Exercises –
[1] Repeat the kestrel article from "Despite the birds'" to "company they keep.".
[2] In the kestrel article, how does Greg Scott build kestrel homes?

Extract –

════

For more than a decade, Causey has enlisted local farmers to help him put up and monitor kestrel boxes. He started with five in 1980; now he makes regular house calls to check on and band the occupants of 75 nest shelters.
One May morning, Causey turns off Virginia Route 29 and pulls his pickup truck into the gravel driveway of "The Home-place Farm," home of farmer Everett Kline. It's also home to a pair of kestrels, which have produced young every spring since Causey installed a nest box on the farm five years ago. In the old days, kestrels used to nest between the barn door and hay stacked next to it, says Kline. Now that he no longer keeps hay and the barn has collapsed, he says, "I'm glad the kestrels have the nest box."
As Causey walks away from checking the kestrels' nest, a shrill klee-klee-klee pierces the air. The call, which gives the falcon another of its nicknames, "killy hawk," is a warning that, while kestrels don't mind living next door to man, there is such a thing as too much friendliness.
Despite the birds' occasional irascibility, people go out of their way to lure kestrels to their yards. Take Greg Scott, for instance, a naturalist and photographer in Gilman, Wisconsin. He builds kestrel homes by hollowing out dead trees with a chain saw. One tree, he remembers, "had kestrels nesting in the cavity I made, starlings nesting in an old woodpecker cavity above them and woodpeckers in a new cavity at the bottom of the tree."
Fortunately for kestrels and people who like having them around, the birds aren't too choosy about the company they keep.
Virginia writer Cheryl Lyn Dybas dodged low-flying jets and territorial kestrels while researching this article.

════

Information provided –
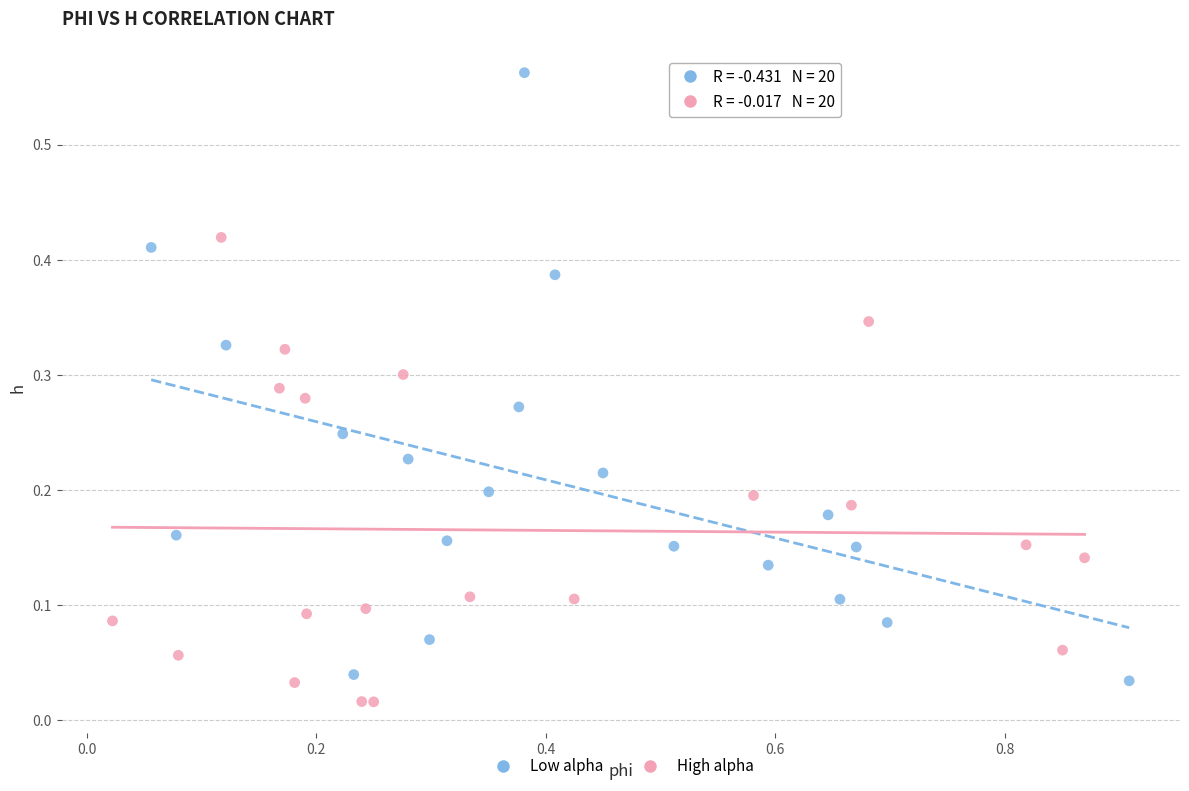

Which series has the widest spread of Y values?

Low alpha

════

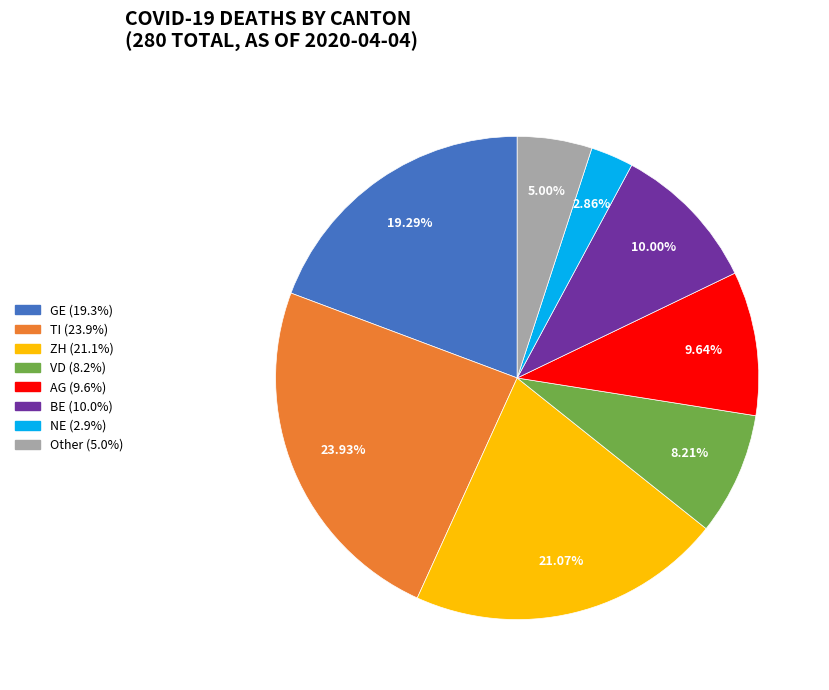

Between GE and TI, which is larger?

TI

════

Exercise solutions –
[1]
Despite the birds' occasional irascibility, people go out of their way to lure kestrels to their yards. Take Greg Scott, for instance, a naturalist and photographer in Gilman, Wisconsin. He builds kestrel homes by hollowing out dead trees with a chain saw. One tree, he remembers, "had kestrels nesting in the cavity I made, starlings nesting in an old woodpecker cavity above them and woodpeckers in a new cavity at the bottom of the tree."
Fortunately for kestrels and people who like having them around, the birds aren't too choosy about the company they keep.

[2] He hollows out dead trees with a chain saw.